Leibniz's Law isn't just about substitutivity, because it must involve properties and relations [Gibbard]
     Full Idea: As a general law of substitutivity of identicals, Leibniz's Law is false. It is a law about properties and relations, that if two things are identical, they have the same properties and relations. It only works in contexts which attribute those.
     From: Allan Gibbard (Contingent Identity [1975], V)
     A reaction: I'm not convinced about relations, which are not intrinsic properties. Under different descriptions, the relations to human minds might differ.
10. Modality / E. Possible worlds / 3. Transworld Objects / a. Transworld identity
Possible worlds identity needs a sortal [Gibbard]
     Full Idea: Identity across possible worlds makes sense only with respect to a sortal
     From: Allan Gibbard (Contingent Identity [1975], IV)
     A reaction: See Gibbard's other ideas from this paper. I fear that the sortal invoked is too uncertain and slippery to do any useful job, and I can't see any principled difficulty with naming something before you can think of a sortal for it.
Only concepts, not individuals, can be the same across possible worlds [Gibbard]
     Full Idea: It is meaningless to talk of the same concrete thing in different possible worlds, ...but it makes sense to speak of the same individual concept, which is just a function which assigns to each possible world in a set an individual in that world.
     From: Allan Gibbard (Contingent Identity [1975], VII)

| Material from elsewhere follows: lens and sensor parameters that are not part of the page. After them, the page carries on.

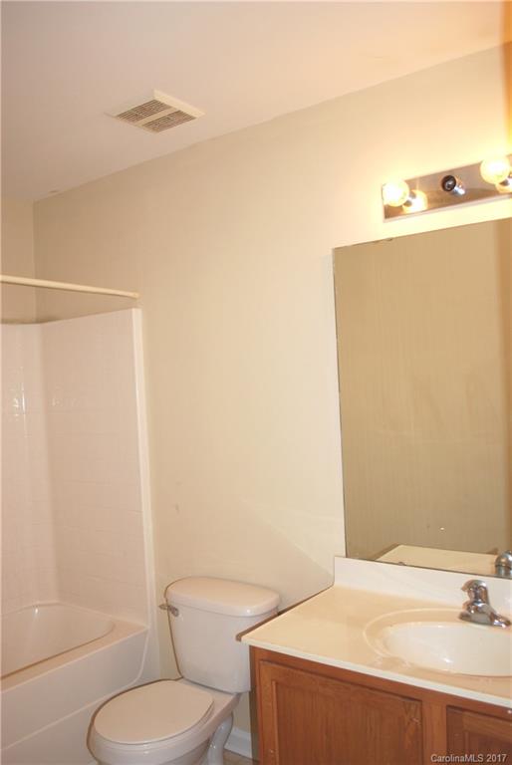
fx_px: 638
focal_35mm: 30
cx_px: 256
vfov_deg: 61.9
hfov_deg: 43.7
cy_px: 382
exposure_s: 1/60
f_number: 3.8
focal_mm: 20
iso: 200
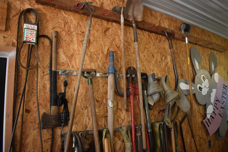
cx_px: 114
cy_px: 76
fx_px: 171
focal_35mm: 27
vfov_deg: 48.0
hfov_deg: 67.3
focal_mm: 18
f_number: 3.5
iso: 800
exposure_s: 1/160
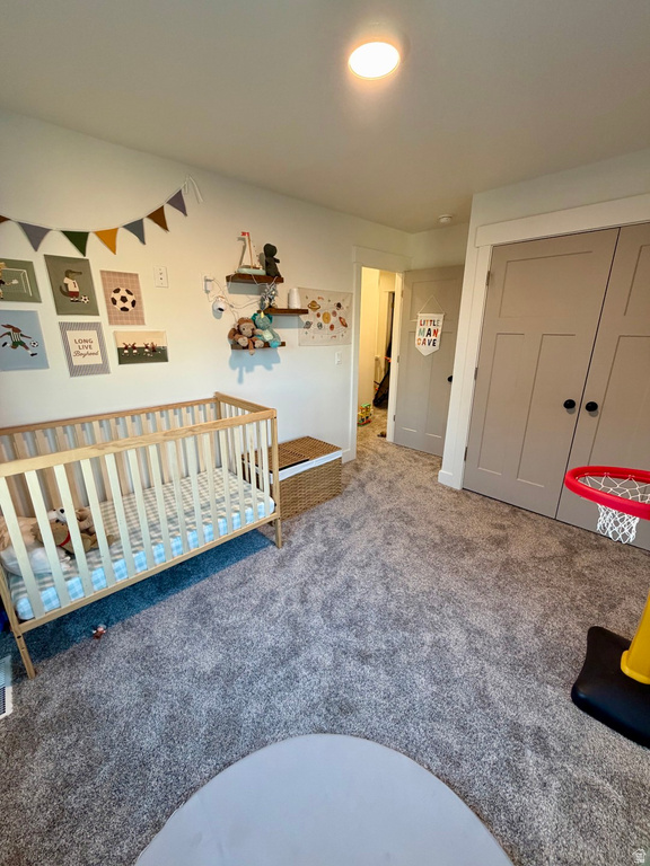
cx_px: 325
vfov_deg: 102.1
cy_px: 433
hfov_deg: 85.7
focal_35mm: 14
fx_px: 351
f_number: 2.2
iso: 320
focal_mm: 2.22
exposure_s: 1/120
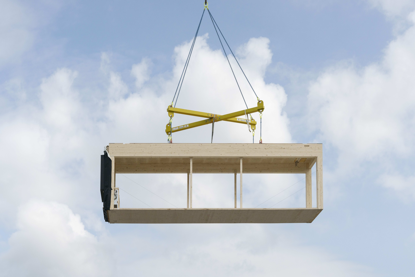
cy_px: 138
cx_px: 208
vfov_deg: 22.5
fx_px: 696
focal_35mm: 60
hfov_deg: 33.2
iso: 400
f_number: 8
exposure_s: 1/5000
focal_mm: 60.4
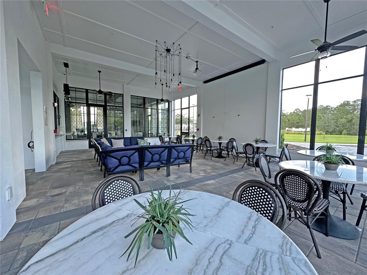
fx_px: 148
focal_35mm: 14
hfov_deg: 102.1
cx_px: 184
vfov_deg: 85.7
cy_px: 138
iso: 250
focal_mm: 2.22
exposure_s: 1/60
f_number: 2.2
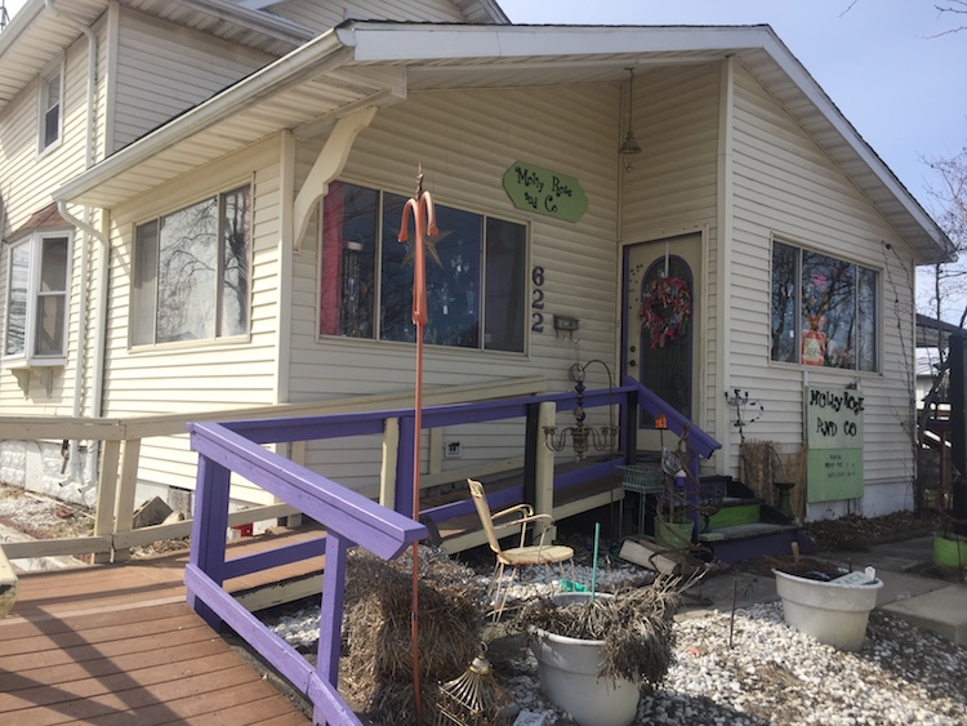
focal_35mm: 29
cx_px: 484
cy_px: 363
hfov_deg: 61.6
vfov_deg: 48.3
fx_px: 810
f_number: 2.2
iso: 32
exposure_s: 1/1041
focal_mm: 4.15
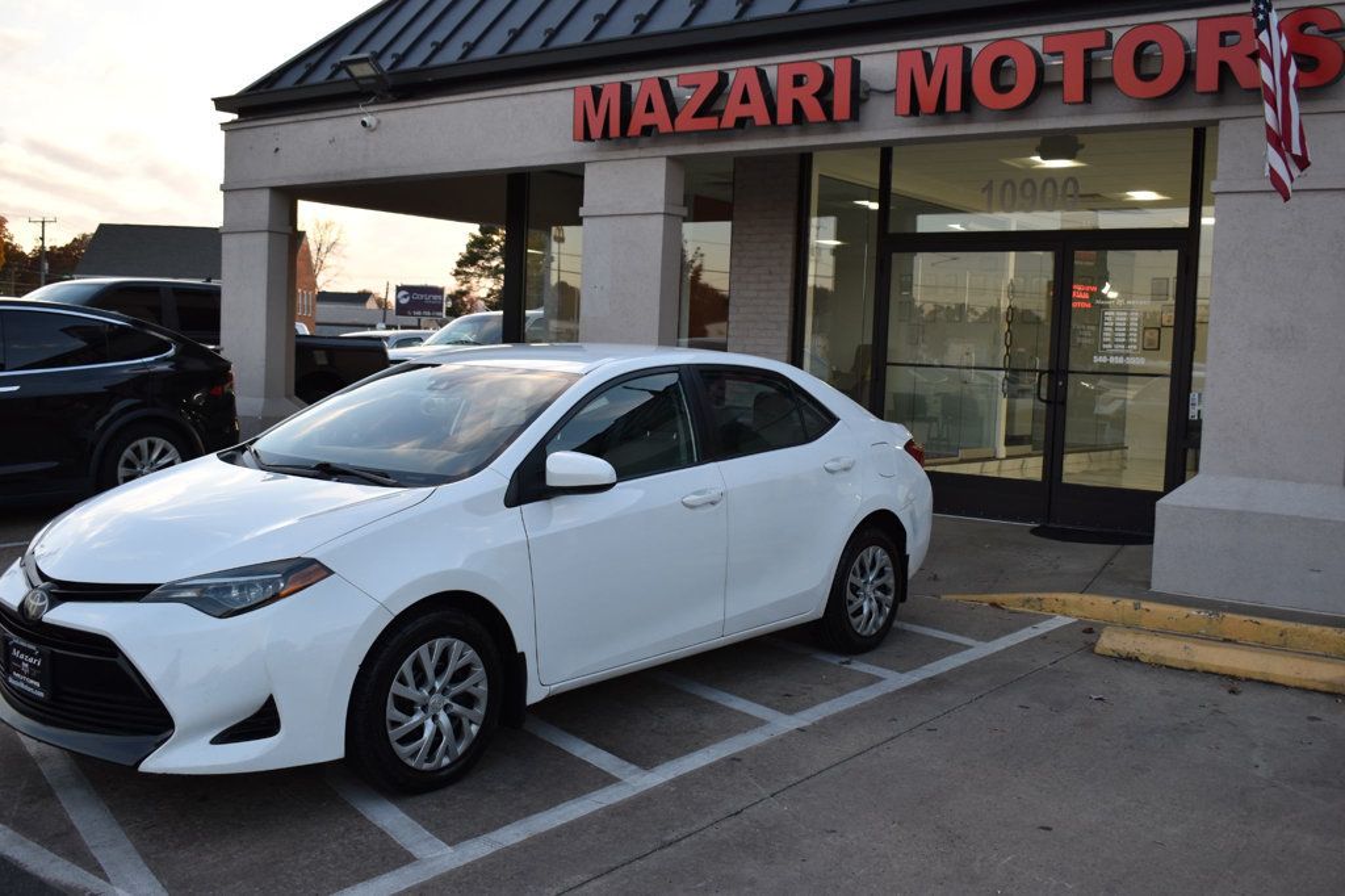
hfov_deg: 53.1
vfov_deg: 36.8
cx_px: 672
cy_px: 448
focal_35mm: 36
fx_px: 1344
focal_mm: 24
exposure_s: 1/125
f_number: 5.6
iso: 360
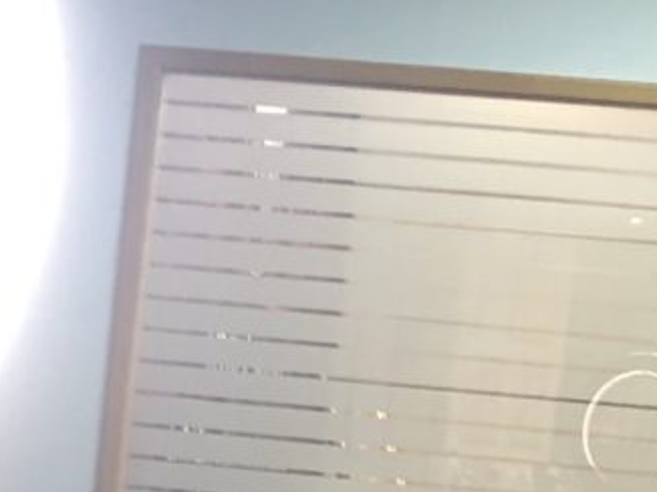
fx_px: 3338
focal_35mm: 176
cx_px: -58
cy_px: 1210
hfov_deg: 11.1
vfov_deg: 7.8
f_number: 1.8
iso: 40
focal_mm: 3.99
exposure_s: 1/20
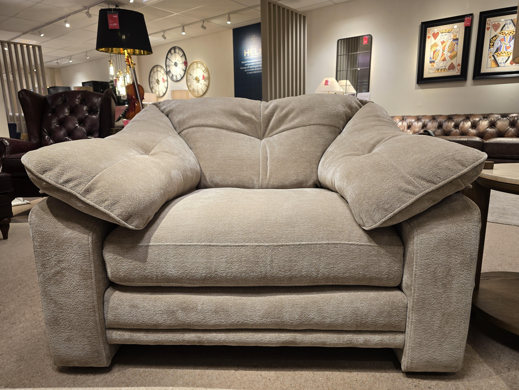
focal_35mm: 23
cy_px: 195
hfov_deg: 73.9
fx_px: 345
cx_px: 260
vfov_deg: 58.9
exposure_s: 1/100
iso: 100
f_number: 1.7
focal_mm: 6.3
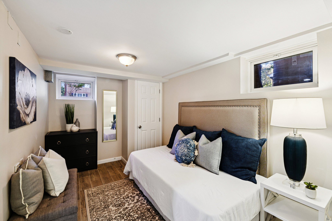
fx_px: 138
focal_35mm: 15
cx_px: 166
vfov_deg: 77.3
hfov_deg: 100.4
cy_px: 110
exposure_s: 1/5
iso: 400
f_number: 8
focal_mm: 15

     A reaction: A lovely bold response to the problem of transworld identity, but one which needs investigation. It sounds very promising to me. 'Aristotle' is a cocept, not a name. There is no separate category of 'names'. Wow. (Attach dispositions to concepts?).
10. Modality / E. Possible worlds / 3. Transworld Objects / b. Rigid designation
Kripke's semantics needs lots of intuitions about which properties are essential [Gibbard]
     Full Idea: To use Kripke's semantics, one needs extensive intuitions that certain properties are essential and others accidental.
     From: Allan Gibbard (Contingent Identity [1975], X)
     A reaction: As usual, we could substitute the word 'necessary' for 'essential' without changing his meaning. If we are always referring to 'our' Hubert Humphrey is speculations about him, then nearly all of his properties will be necessary ones.
19. Language / B. Reference / 3. Direct Reference / b. Causal reference
Naming a thing in the actual world also invokes some persistence criteria [Gibbard]
     Full Idea: The reference of a name in the actual world is fixed partly by invoking a set of persistence criteria which determine what thing it names.
     From: Allan Gibbard (Contingent Identity [1975], III)
     A reaction: This is offered as a modification to Kripke, to deal with the statue and clay. I fear that the 'persistence criteria' may be too vague, and too subject to possible change after the origin, to do the job required.
26. Natural Theory / D. Laws of Nature / 3. Laws and Generalities
Natural laws result from eliminative induction, where enumerative induction gives generalisations [Cohen,LJ, by Psillos]
     Full Idea: Cohen contends that statements that express laws of nature are the products of eliminative induction, where accidentally true generalisations are the products of enumerative induction.
     From: report of L. Jonathan Cohen (The Problem of Natural Laws [1980], p.222) by Stathis Psillos - Causation and Explanation §7.1
     A reaction: The idea is that enumerative induction only offers the support of positive instances, where eliminative induction involves attempts to falsify a range of hypotheses. This still bases laws on observed regularities, rather than essences or mechanisms.